What is needed is an exact repeat of the entries, with no pictures in it.

☆ ☆ ☆

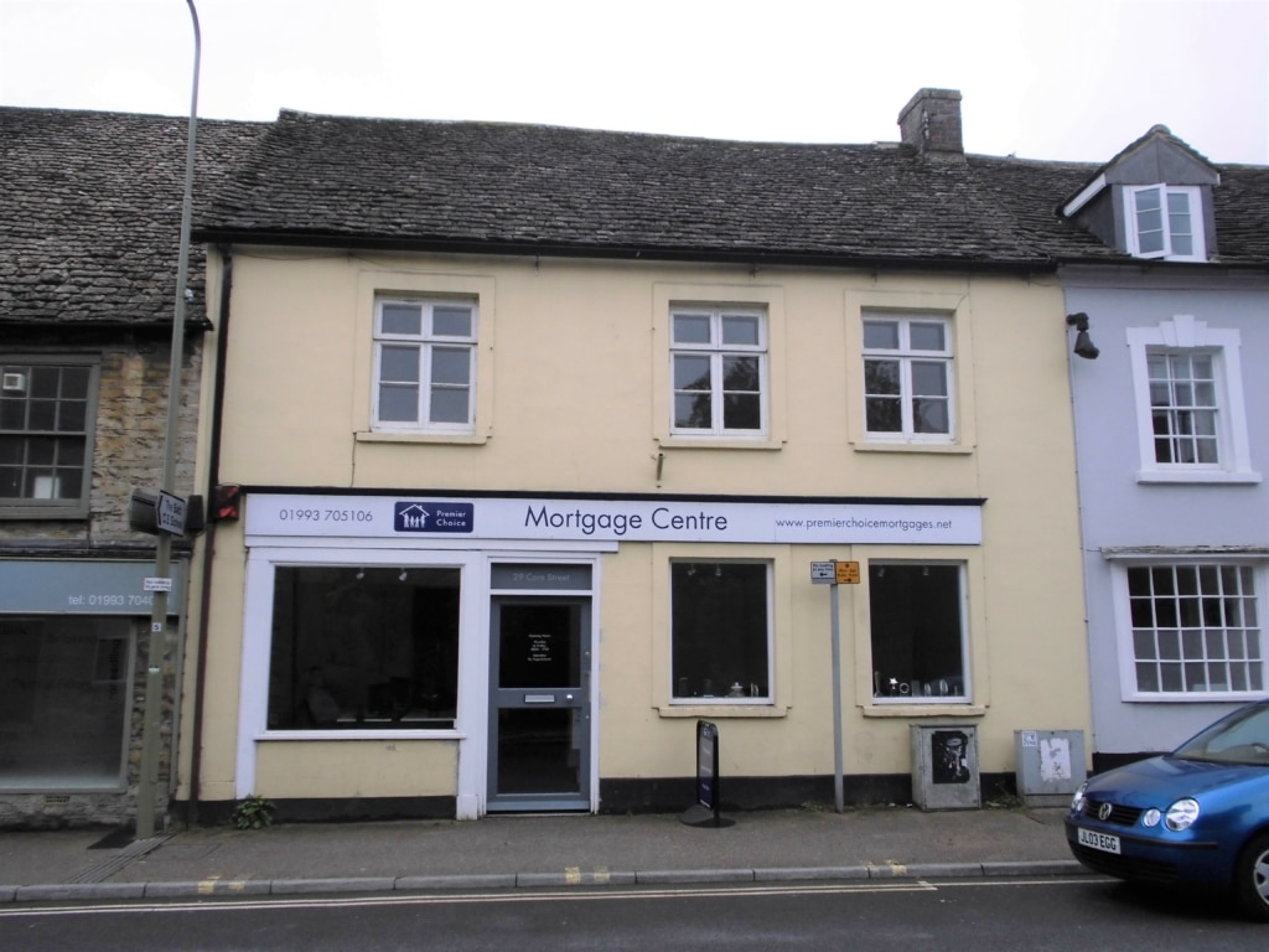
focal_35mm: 29
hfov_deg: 61.7
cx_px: 634
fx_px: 1063
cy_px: 476
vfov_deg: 48.2
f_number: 3.4
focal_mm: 5.3
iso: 64
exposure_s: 1/320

☆ ☆ ☆

* **Result of the exercise**:
focal_35mm: 29
hfov_deg: 61.7
cx_px: 634
fx_px: 1063
cy_px: 476
vfov_deg: 48.2
f_number: 3.4
focal_mm: 5.3
iso: 64
exposure_s: 1/320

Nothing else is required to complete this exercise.